In 1762 it was bought the rich library of Cardinal Passionei, which doubled the assets of Angelica and especially the enriched texts that cardinal legate environments Jansenists Romans, researched and purchased on trips undertaken as papal legate in the countries of protest : This together with the presence of the leading advocates of Augustinian thought meant that they were acting as Angelica in a collection of texts crucial for studies and research on the period of the Reformation and Counter-Reformation. The acquisition of the impressive collection belonged to Cardinal Passionei necessitated a restructuring of the Biblioteca Angelica, that the Augustinian entrusted to the architect Luigi Vanvitelli, who in 1765 finished the construction of the hall.

In the nineteenth century the story of Angelica was marked by the historical events that affected the city of Rome: the invasion of the French in the proclamation of the republic Mazzini, which took place in 1849. The events of the Augustinians in Angelica came to an end in 1873 with the passage of the library to the Italian State.

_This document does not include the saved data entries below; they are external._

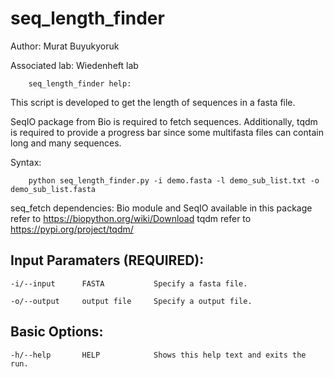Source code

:# seq_length_finder


Author: Murat Buyukyoruk

Associated lab: Wiedenheft lab

        seq_length_finder help:

This script is developed to get the length of sequences in a fasta file. 

SeqIO package from Bio is required to fetch sequences. Additionally, tqdm is required to provide a progress bar since some multifasta files can contain long and many sequences.
        
Syntax:

        python seq_length_finder.py -i demo.fasta -l demo_sub_list.txt -o demo_sub_list.fasta

seq_fetch dependencies:
	Bio module and SeqIO available in this package      refer to https://biopython.org/wiki/Download
	tqdm                                                refer to https://pypi.org/project/tqdm/
	
Input Paramaters (REQUIRED):
----------------------------
	-i/--input		FASTA			Specify a fasta file.

	-o/--output		output file	    Specify a output file.
	
Basic Options:
--------------
	-h/--help		HELP			Shows this help text and exits the run.



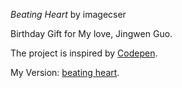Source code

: *Beating Heart* by imagecser

Birthday Gift for My love, Jingwen Guo.   

The project is inspired by [Codepen](https://codepen.io/jakealbaugh/full/PwLXXP).  

My Version: [beating heart](http://icser.me/heart).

The first decades of secular management of Angelica were marked by important acquisitions that significantly extended that culture collection of books, among them include a part of the library belonged to the principles Massimo (1884, 200 manuscripts and 450 printed volumes) and an important collection of published works by Giambattista Bodoni (1919), which was added to the editions Bodoni already owned by the library. At the end of the 800 library was enriched with a curious collection of 954 opera librettos of the nineteenth century, from the Minister Santangelo.

Since 1940 on deposit retains approximately 4,000 volumes of literary property of the Academy of Arcadia (printed books, 41 manuscripts, autograph letters and poems of the Arcadians Arcadian, which focused on the Italian literature of the ’700).

Since 1975, under the Ministry of Heritage and Culture. In the same year he purchased the library of the literary critic Arnaldo Bocelli, which includes texts of Italian literature of the twentieth century.